Orage et averses. Tonnerre. Bombardement «chirurgical» de Bagdad. Fondu au blanc sale. « Sono un essere umano, non una bestia» peut-on lire sur une caravane à l’abandon. Fix, drogue qui envahit le sang, sang qui se met à couler, plus vite, plus fort… sans rémission. La violence devient sa monnaie d’échange. Berlusconi à la TV. Des parasites envahissent son visage qui devient méconnaissable. Netteté de l’image revenue. Une ligne racle l’écran comme la lame d’un couteau. Feu Berlusconi! Pasolini est cité à travers l’évocation des « ragazzi » de Rome. Amour. Recherche d’amour: « Dis-moi Enzo, je t’aime ? Dis-moi que tu seras toujours là ! » Rembobinage rapide de la bande vidéo qui scarifie la scène d’ornières aveuglantes.

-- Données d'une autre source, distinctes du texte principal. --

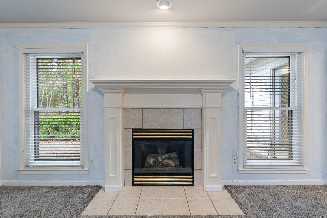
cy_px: 109
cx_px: 164
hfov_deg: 96.7
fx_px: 145
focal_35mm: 16
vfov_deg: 73.8
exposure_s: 1/1.25
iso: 250
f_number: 9
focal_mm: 16
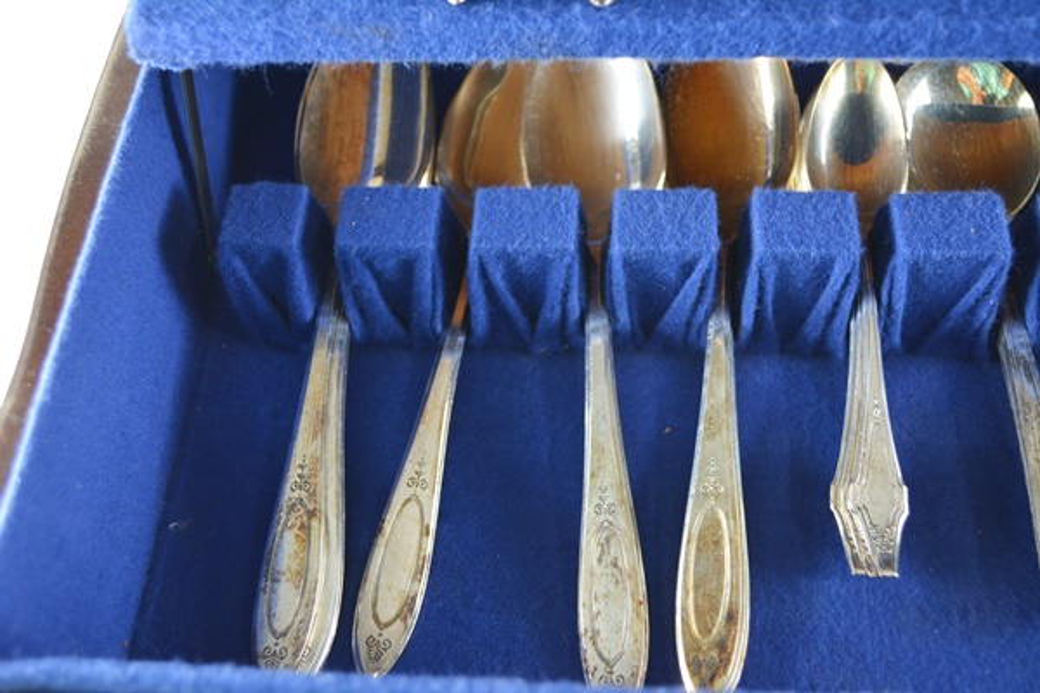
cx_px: 520
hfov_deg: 49.6
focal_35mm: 39
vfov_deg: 34.2
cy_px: 346
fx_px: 1127
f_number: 4.2
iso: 720
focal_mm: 26
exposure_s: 1/60
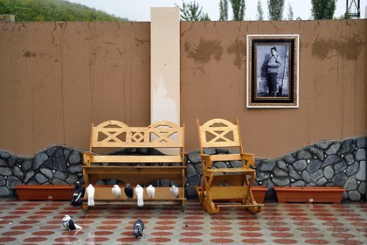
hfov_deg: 31.0
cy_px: 122
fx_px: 663
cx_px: 184
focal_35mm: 65
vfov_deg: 20.9
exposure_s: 1/320
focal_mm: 65
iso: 400
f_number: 7.1
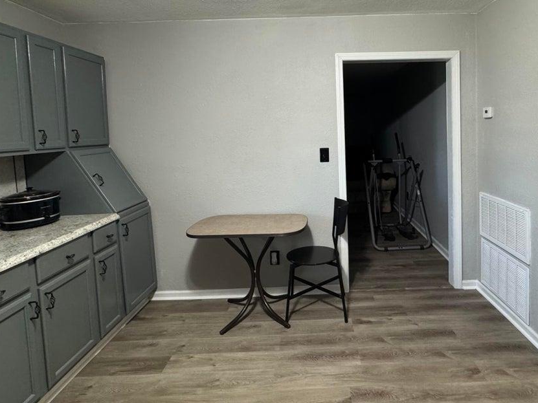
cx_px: 320
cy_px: 155
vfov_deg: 58.2
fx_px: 357
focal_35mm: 23
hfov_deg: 73.2
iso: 400
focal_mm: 2.22
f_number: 2.2
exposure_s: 1/60
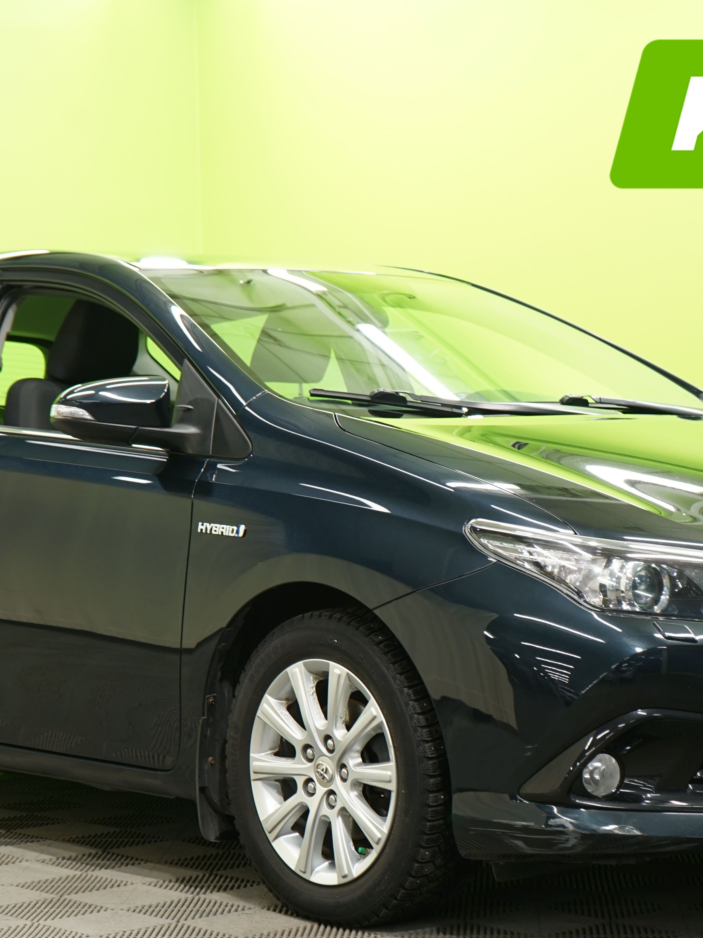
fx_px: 2356
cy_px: 562
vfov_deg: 22.5
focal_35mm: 87
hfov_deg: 17.0
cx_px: 392
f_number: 5
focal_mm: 49
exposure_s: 1/13
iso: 400
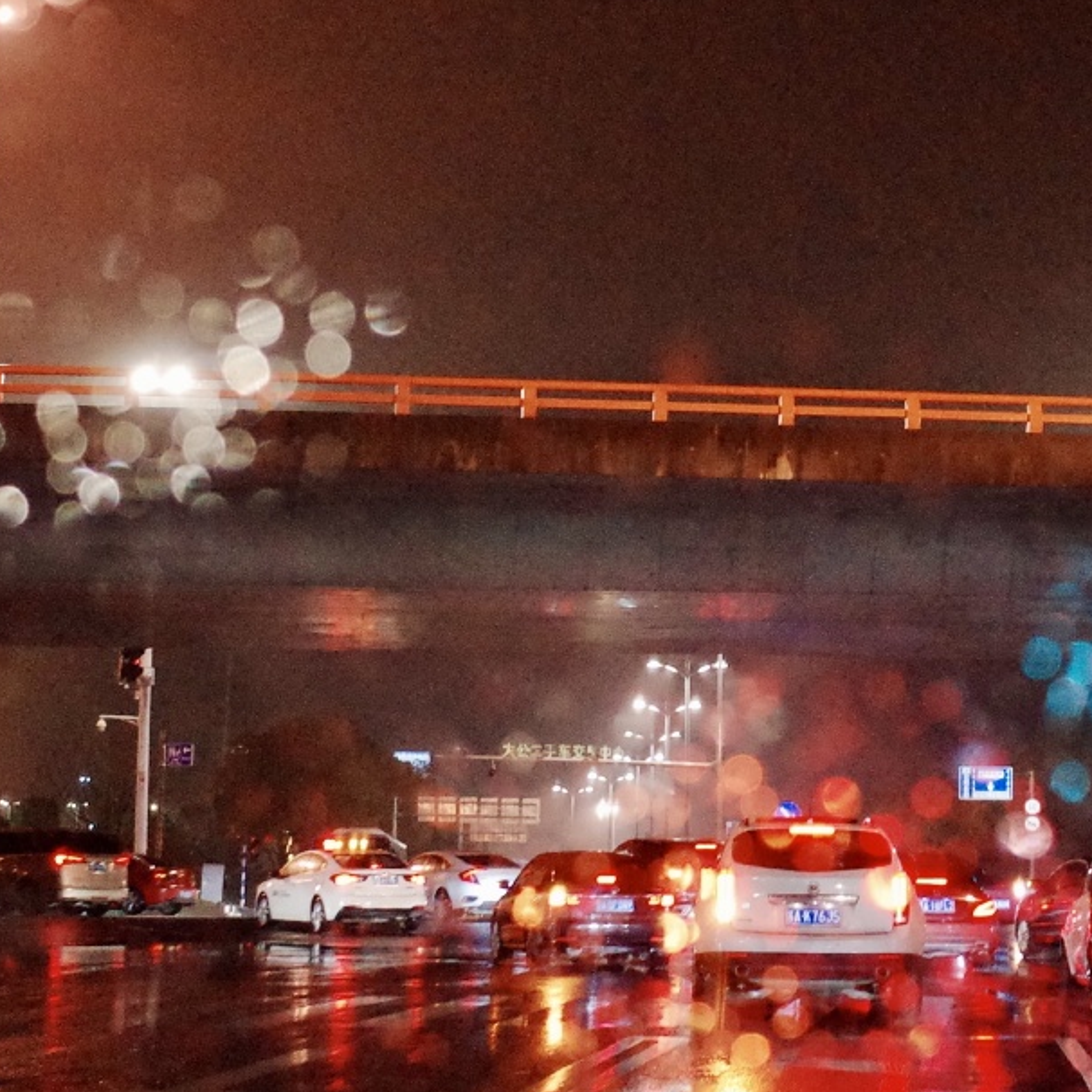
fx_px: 2820
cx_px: 888
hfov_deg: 21.6
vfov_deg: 21.9
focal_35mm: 79
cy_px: 447
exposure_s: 1/100
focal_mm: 18.3
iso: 3200
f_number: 2.8
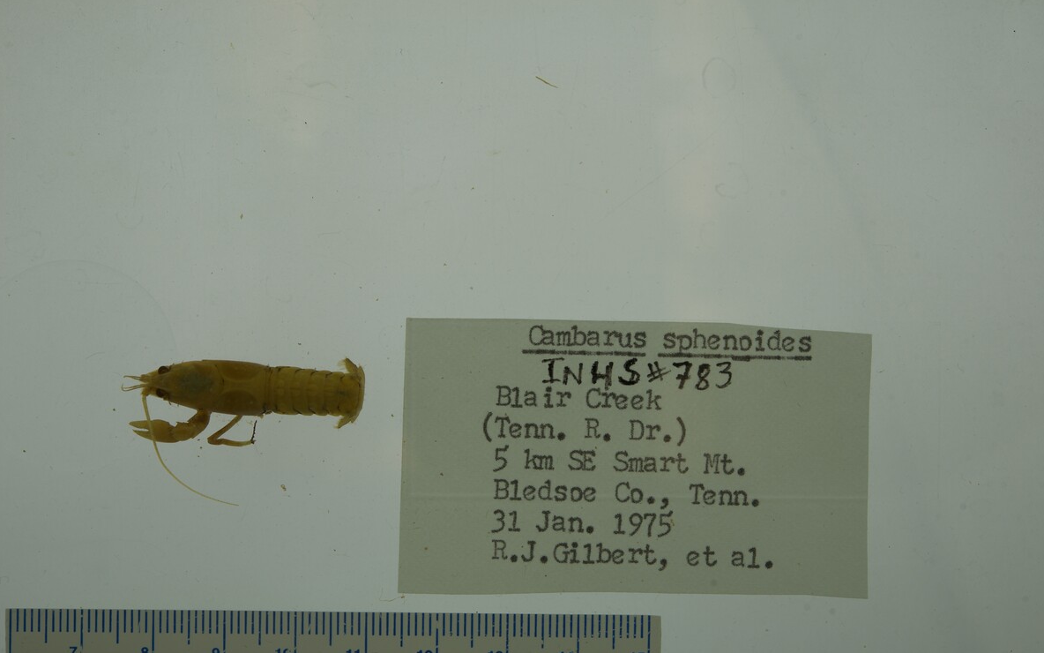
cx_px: 521
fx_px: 1764
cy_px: 330
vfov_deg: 21.0
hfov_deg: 33.0
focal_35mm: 62
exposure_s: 1/80
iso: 50
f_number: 10
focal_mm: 60
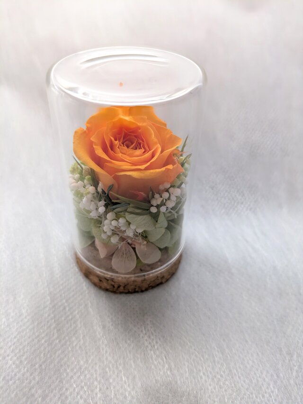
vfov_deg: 69.4
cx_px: 152
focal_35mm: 25
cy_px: 202
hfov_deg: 54.9
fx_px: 291
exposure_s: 1/24
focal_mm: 5.43
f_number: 1.89
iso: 375
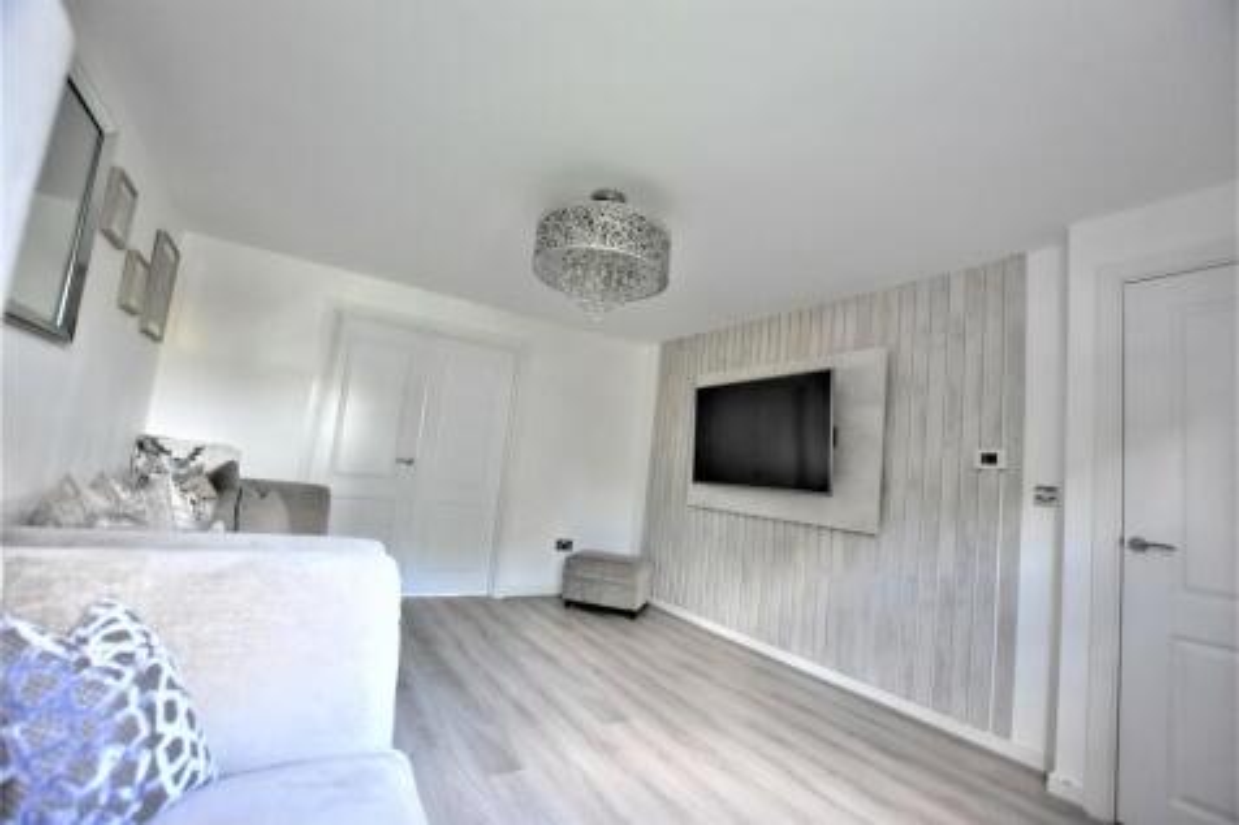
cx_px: 620
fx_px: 516
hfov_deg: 100.4
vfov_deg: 77.3
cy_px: 412
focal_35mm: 15
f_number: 3.5
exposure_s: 1/125
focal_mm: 10
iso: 1000
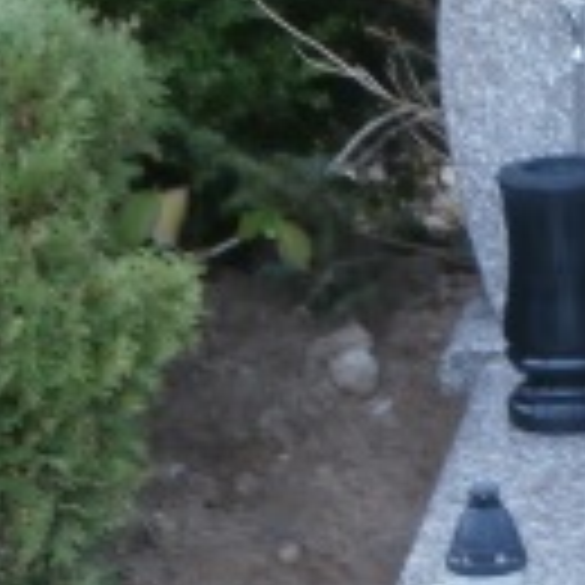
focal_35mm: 165
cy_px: 418
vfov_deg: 10.6
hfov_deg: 10.3
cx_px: 842
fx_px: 3155
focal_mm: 6.67
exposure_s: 1/40
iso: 125
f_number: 3.9
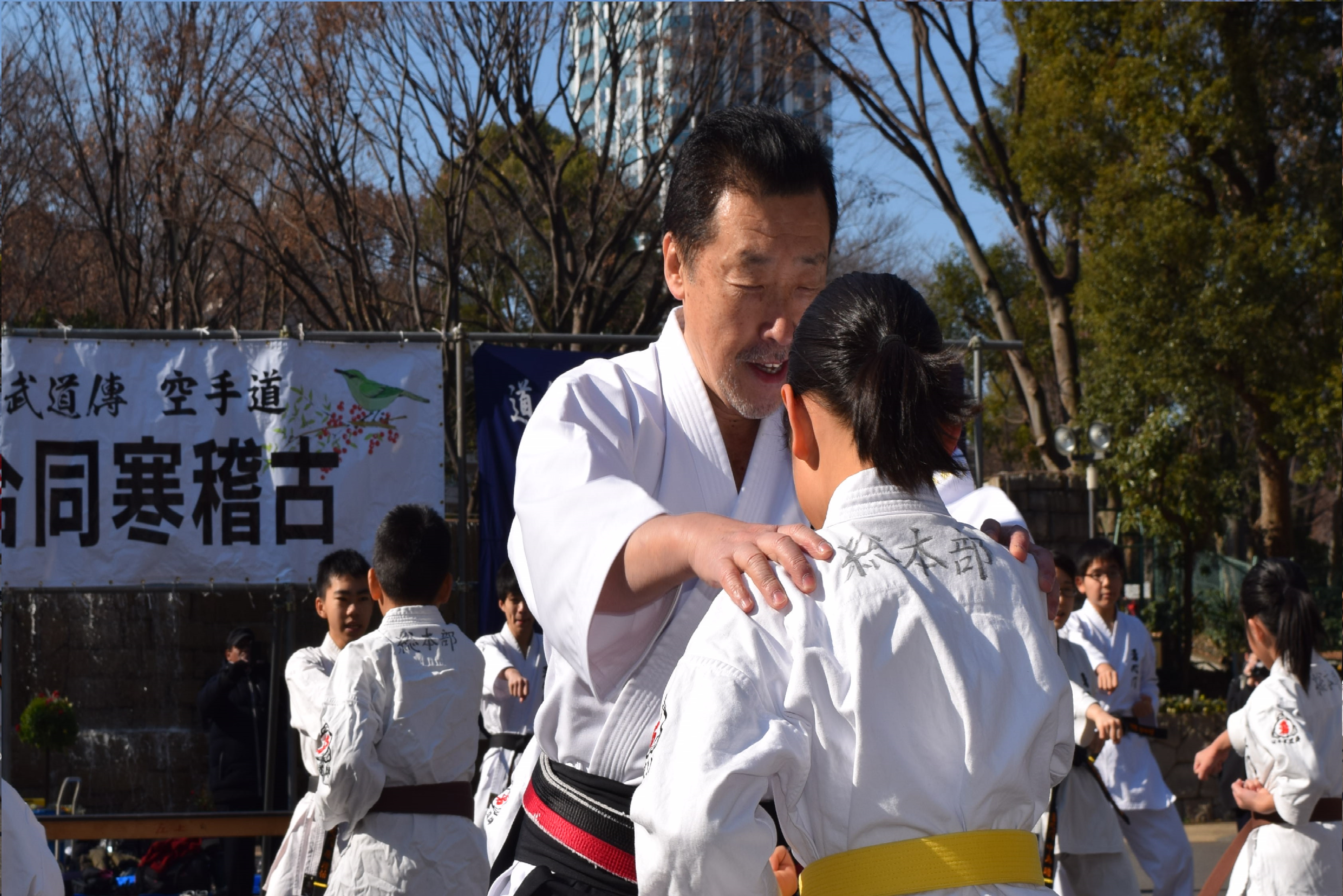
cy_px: 448
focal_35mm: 54
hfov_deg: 36.9
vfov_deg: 25.1
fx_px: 2015
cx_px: 672
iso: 100
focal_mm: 36
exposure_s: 1/200
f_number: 13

« Personne ne manque plus d’amour qu’un homosexuel à Rome. » Plan fixe : un mendiant assis, un handicapé appuyé contre lui, corps renversé, bouche bée, pietà lugubre. Les deux ne font qu’un, deux torses, bras serrés autour d’épaules, contre épaules, deux têtes…. Symbole d’une amitié fusionnelle rayonnante, d’amour peut-être ? Le couple se sépare, les deux corps se lèvent, s’étirent, reprennent possession de leur espace, pieds, jambes séparés, debout, en marche…
Plan inoubliable, troublant. Rome, années 80. Musique de Corelli.

Complément DVD : conférence, un peu longuette, de Vincent Dieutre à la Cinémathèque française sur le « tricks » - rencontre sexuelle passagère - et le cinéma (75’).
Traite du thème de la rencontre sexuelle non tarifée et sans suite, entre deux inconnus(es).